The annual ‘Global Pension Assets Study, 2021’ from the Thinking Ahead Institute based in London, showed particularly strong growth for Australia, which has remained the fifth largest pension market in the world. Australia increased its pension assets from 151 per cent of GDP to 175 per cent, despite losing A$36 billion through the Government’s ‘Early Release Scheme’ measure to ease the impact of COVID-19. It is third in the world on that score behind the Netherlands (214 per cent) and Canada (193 per cent).
The global rise equalled that of 2009, a string year for markets and recovery from the global financial crisis, which was also the highest growth rate since the study began, as a piece of work by Willis Towers Watson. in 1998. The big asset consulting firm later started an in-house ‘Thinking Ahead Group’, in 2002, which subsequently, in 2015, spawned the independent ‘Thinking Ahead Institute’, funded by a group of large institutional investors and managers. It currently has 45 members.
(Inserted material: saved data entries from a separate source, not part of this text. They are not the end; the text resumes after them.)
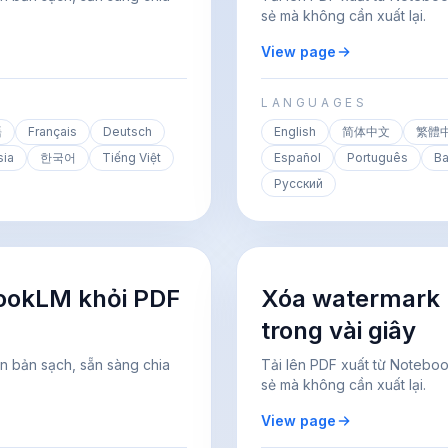
sẻ mà không cần xuất lại.
View page
LANGUAGES
語
Français
Deutsch
English
简体中文
繁體
sia
한국어
Tiếng Việt
Español
Português
Ba
Русский
ookLM khỏi PDF
Xóa watermark
trong vài giây
n bản sạch, sẵn sàng chia
Tải lên PDF xuất từ Notebo
sẻ mà không cần xuất lại.
View page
Jessica Melville, the head of strategic advisory investments for Willis Towers Watson, based in Sydney, said of Australia’s performance: “While early release supported members in their time of need during the pandemic, Australian funds have shown considerable resilience and they will continue to play a significant role in the nation’s recovery.
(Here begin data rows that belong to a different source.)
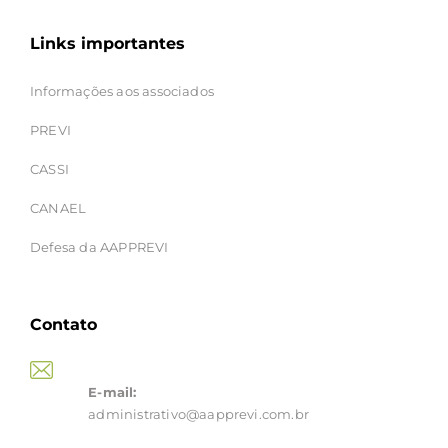
Links importantes
Informações aos associados
PREVI
CASSI
CANAEL
Defesa da AAPPREVI
Contato
E-mail:
administrativo@aapprevi.com.br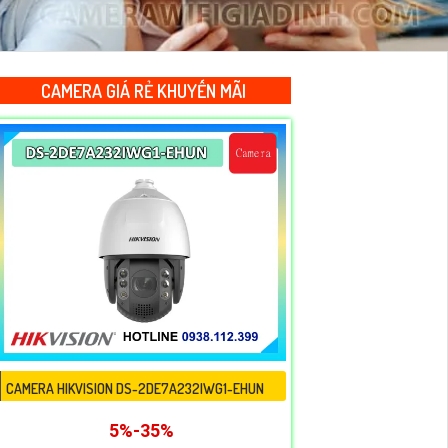
CAMERA GIÁ RẺ KHUYẾN MÃI
CAMERA HIKVISION DS-2DE7A232IWG1-EHUN
5%-35%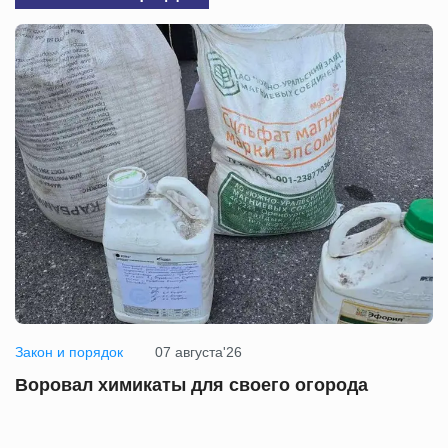
Закон и порядок
07 августа'26
Воровал химикаты для своего огорода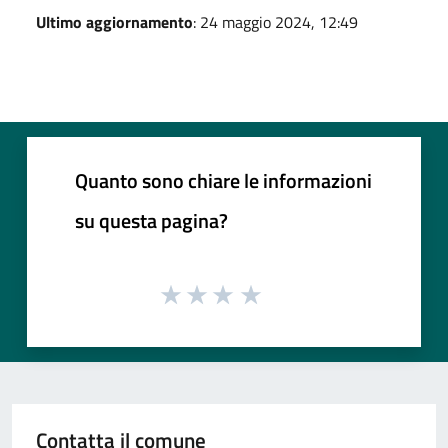
Ultimo aggiornamento
: 24 maggio 2024, 12:49
Quanto sono chiare le informazioni
su questa pagina?
Contatta il comune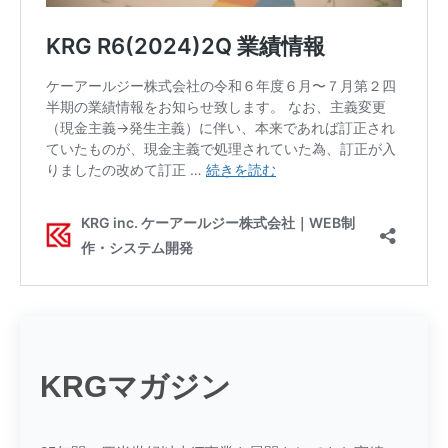
KRGマガジン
“This will be an interesting year for funds, following the Australian Government becoming a signatory to the Coalition for Climate Resilient Investment. One of the main challenges and opportunities for impact among superannuation funds is the effective stewardship of their assets and a turbo-charged approach to ESG considerations led by climate change and the accelerating path to net zero.
“Funds will continue to draw upon a total portfolio approach to value creation to meet the ever-evolving needs of their stakeholders – members, the wider society and the natural environment.”
The top 22 markets in the world held a combined US$52.5 trillion at the end of last year, which represented an average of 80 per cent of GDP. The top seven account for 92 per cent of this. The average ratio to GDP for the top seven markets was 147 per cent, which was a 20 per cent rise for the year. The study covers 195 markets, but only the top 22 are reported in detail. The additional 173 are thought to add about US$3-5 trillion to total world pension assets.
The research also shows the shift to alternative assets continues, marking two decades of change in pension fund asset allocation globally. In 2000, just 7 per cent of top-seven pension fund assets were allocated to private markets and other alternatives, compared with more than a quarter of assets (26 per cent) in 2020.
This shift comes largely at the expense of equities, down from 60 per cent to 43 per cent, in the period, while bond allocations fell marginally from 31 per cent to 29 per cent. The average top-seven asset allocation is now equities 43 per cent, bonds 29 per cent, alternatives 26 per cent and cash 2 per cent. Australia has the top allocation to equities, at 48 per cent and also, perhaps surprisingly, the top allocation to cash, at 15 per cent.
Defined contribution (DC) assets are now estimated to represent almost 53 per cent of total pension assets in the seven largest pension markets, from 35 per cent in 2000, making it the dominant model for pensions globally. During the last 10 years, DC assets have grown at 8.2 per cent a year, while defined benefit assets have grown at only 4.3 per cent.
Australia continues to have the highest proportion of DC to DB pension assets, with 86 per cent of its total pension assets in DC funds. Conversely, Japan (95 per cent), the Netherlands (94 pr cent), and the UK (81 per cent) continue to be dominated by DB pension assets.
Marisa Hall, co-head of the Thinking Ahead Institute said: “In what was a highly tumultuous year, pension funds continued to grow strongly in 2020, underpinned by ongoing multi-decade themes such as the rotation from equities to alternatives and the growth of DC, now the dominant global pensions model.
“This paints a picture of a resilient industry in good health and relatively well placed to weather the effects – economic and otherwise – of the ongoing pandemic. This is good news for billions of savers around the world.
“However, this shouldn’t mask the growing set of challenges that industry leaders face, particularly around addressing broader stakeholder groups’ needs and wants, while continuing to deliver financial security for their fund members.”